**Directions for this task**
Substitute "data series" for every occurrence of "series" in the records below, leaving all other text unchanged. Leave the pictures out of the output.

**Provided entries**

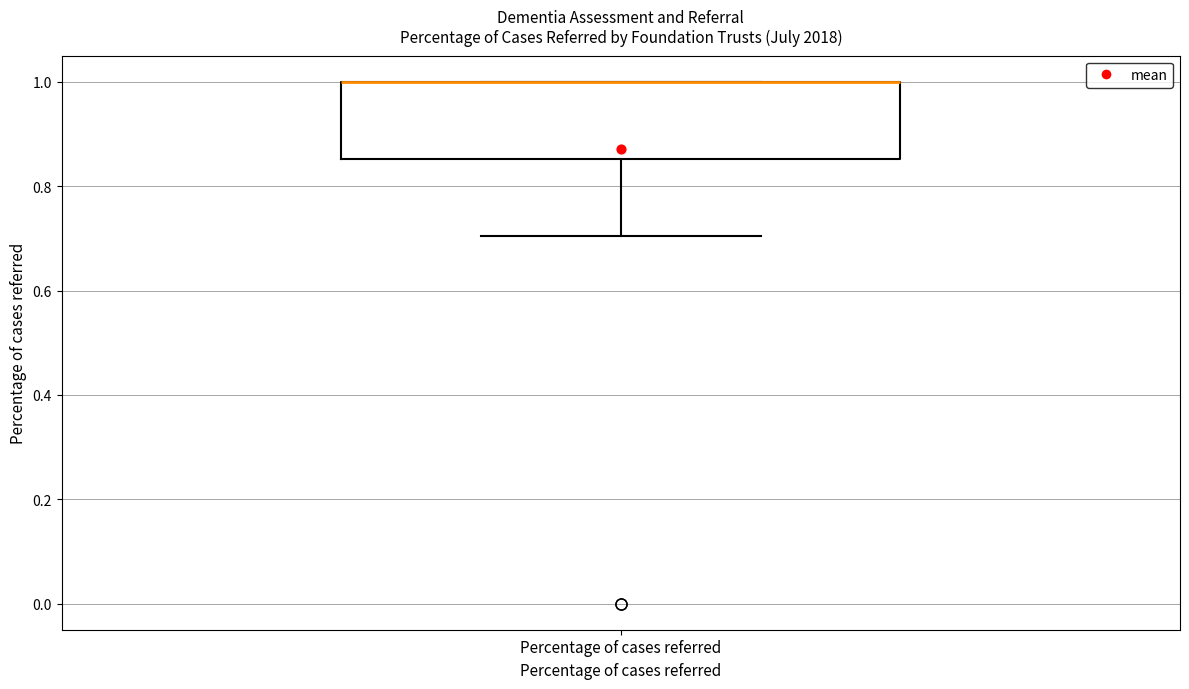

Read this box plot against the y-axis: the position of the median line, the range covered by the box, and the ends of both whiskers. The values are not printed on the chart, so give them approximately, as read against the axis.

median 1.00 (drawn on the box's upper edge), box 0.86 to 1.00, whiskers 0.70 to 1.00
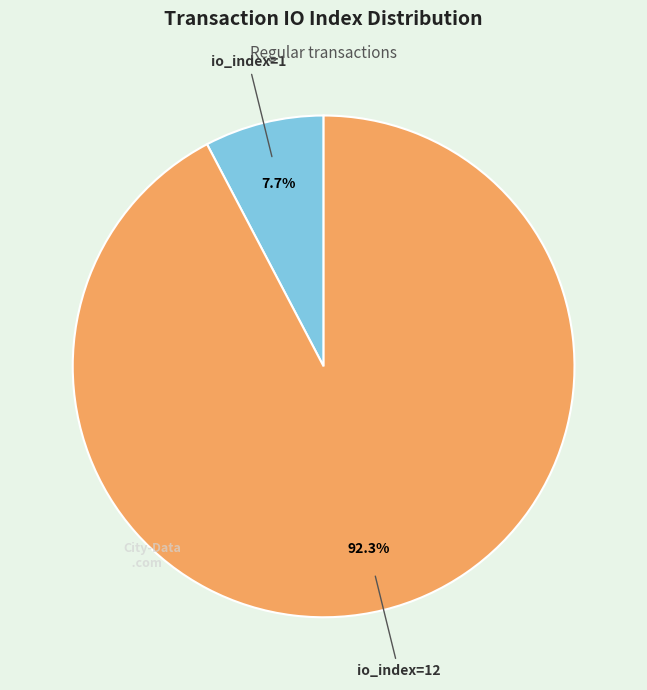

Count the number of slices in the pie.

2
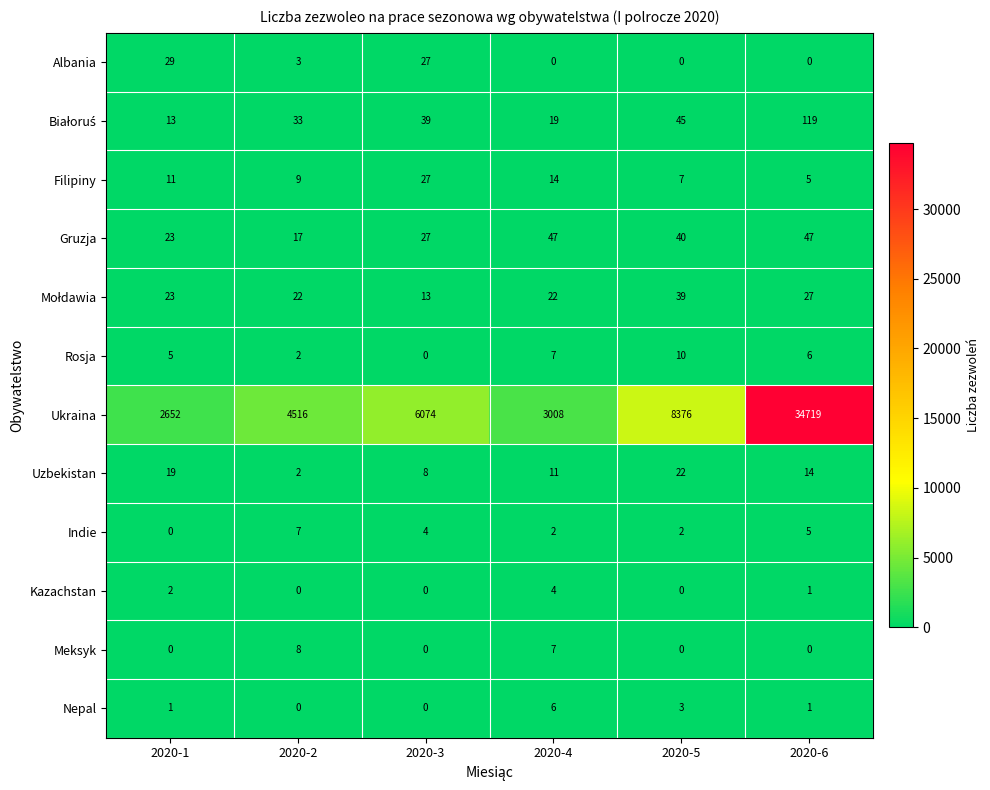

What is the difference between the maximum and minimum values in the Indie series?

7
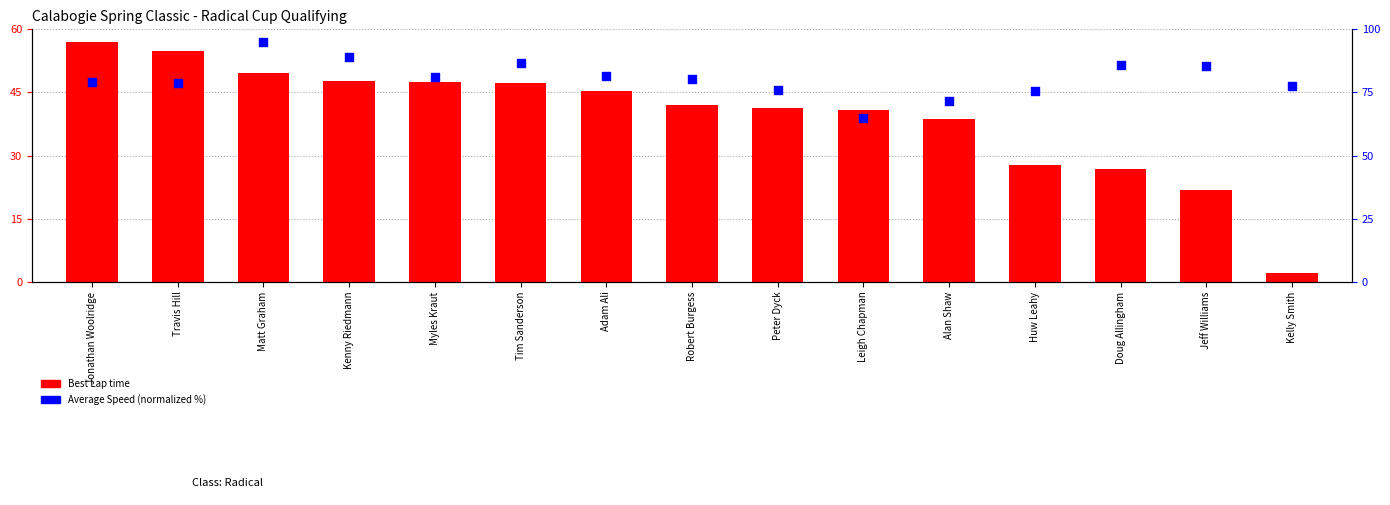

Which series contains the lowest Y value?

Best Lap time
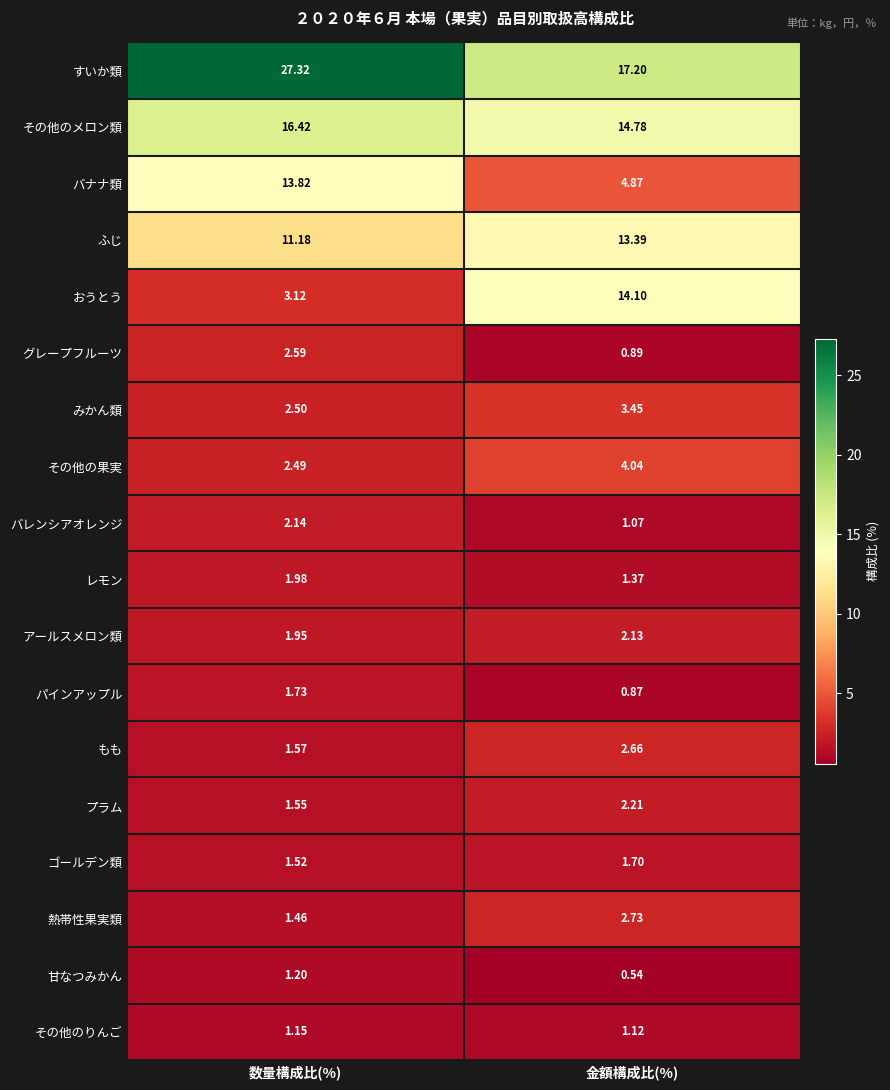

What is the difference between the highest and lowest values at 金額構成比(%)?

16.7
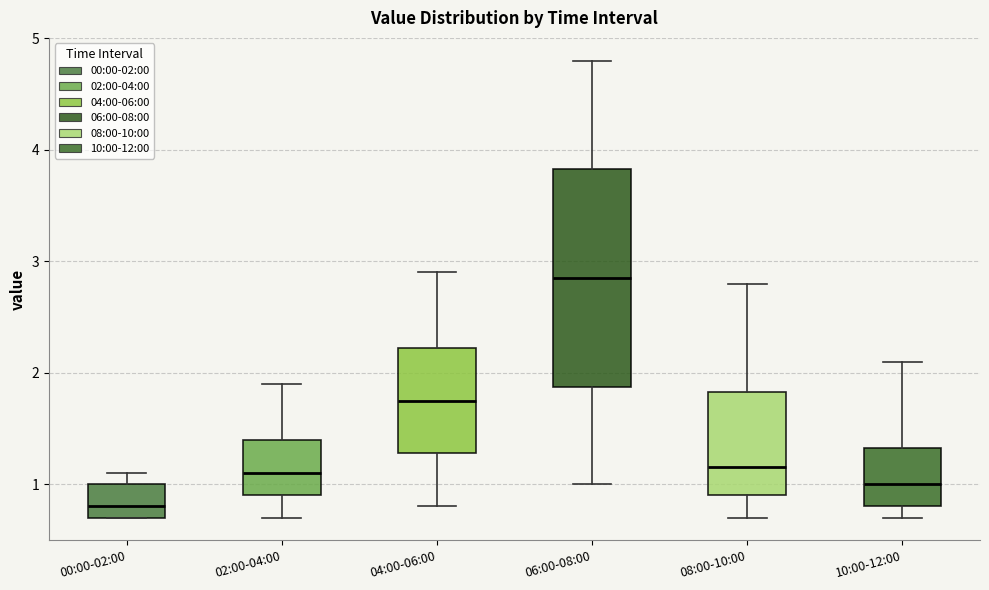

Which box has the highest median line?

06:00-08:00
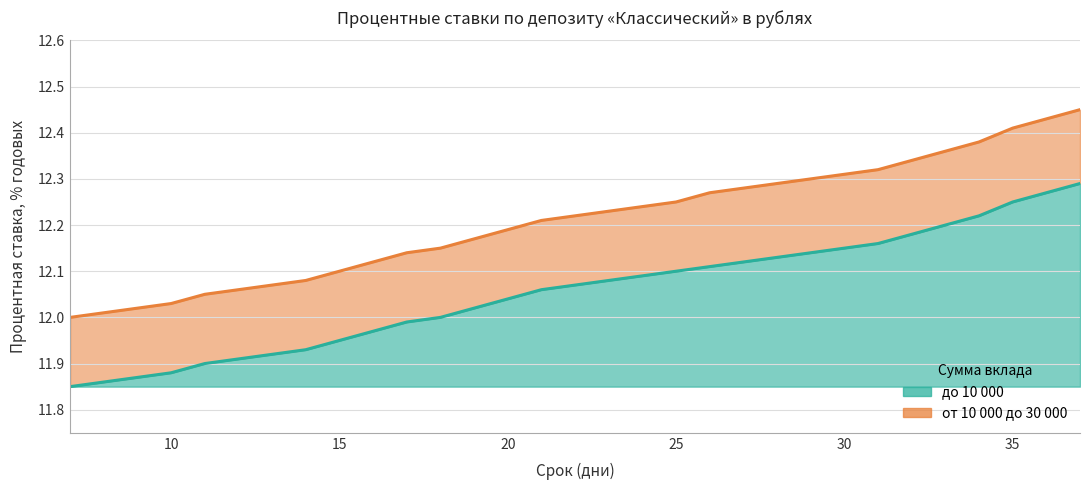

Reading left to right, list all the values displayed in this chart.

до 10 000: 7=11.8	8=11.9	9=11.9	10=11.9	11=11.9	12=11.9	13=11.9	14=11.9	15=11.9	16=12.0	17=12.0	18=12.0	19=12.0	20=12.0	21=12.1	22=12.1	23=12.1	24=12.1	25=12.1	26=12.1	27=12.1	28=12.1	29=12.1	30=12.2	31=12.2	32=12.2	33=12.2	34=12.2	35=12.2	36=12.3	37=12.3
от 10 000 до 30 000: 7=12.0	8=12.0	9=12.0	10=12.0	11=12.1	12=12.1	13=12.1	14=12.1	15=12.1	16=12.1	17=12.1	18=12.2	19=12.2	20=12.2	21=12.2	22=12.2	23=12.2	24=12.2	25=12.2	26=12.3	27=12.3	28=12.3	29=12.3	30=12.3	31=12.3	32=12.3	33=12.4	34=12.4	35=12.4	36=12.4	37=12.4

**Exercise answer**
Read this box plot against the y-axis: the position of the median line, the range covered by the box, and the ends of both whiskers. The values are not printed on the chart, so give them approximately, as read against the axis.

median 1.00 (drawn on the box's upper edge), box 0.86 to 1.00, whiskers 0.70 to 1.00

Count the number of slices in the pie.

2

What is the difference between the maximum and minimum values in the Indie data series?

7

Which data series contains the lowest Y value?

Best Lap time

What is the difference between the highest and lowest values at 金額構成比(%)?

16.7

Which box has the highest median line?

06:00-08:00

Reading left to right, list all the values displayed in this chart.

до 10 000: 7=11.8	8=11.9	9=11.9	10=11.9	11=11.9	12=11.9	13=11.9	14=11.9	15=11.9	16=12.0	17=12.0	18=12.0	19=12.0	20=12.0	21=12.1	22=12.1	23=12.1	24=12.1	25=12.1	26=12.1	27=12.1	28=12.1	29=12.1	30=12.2	31=12.2	32=12.2	33=12.2	34=12.2	35=12.2	36=12.3	37=12.3
от 10 000 до 30 000: 7=12.0	8=12.0	9=12.0	10=12.0	11=12.1	12=12.1	13=12.1	14=12.1	15=12.1	16=12.1	17=12.1	18=12.2	19=12.2	20=12.2	21=12.2	22=12.2	23=12.2	24=12.2	25=12.2	26=12.3	27=12.3	28=12.3	29=12.3	30=12.3	31=12.3	32=12.3	33=12.4	34=12.4	35=12.4	36=12.4	37=12.4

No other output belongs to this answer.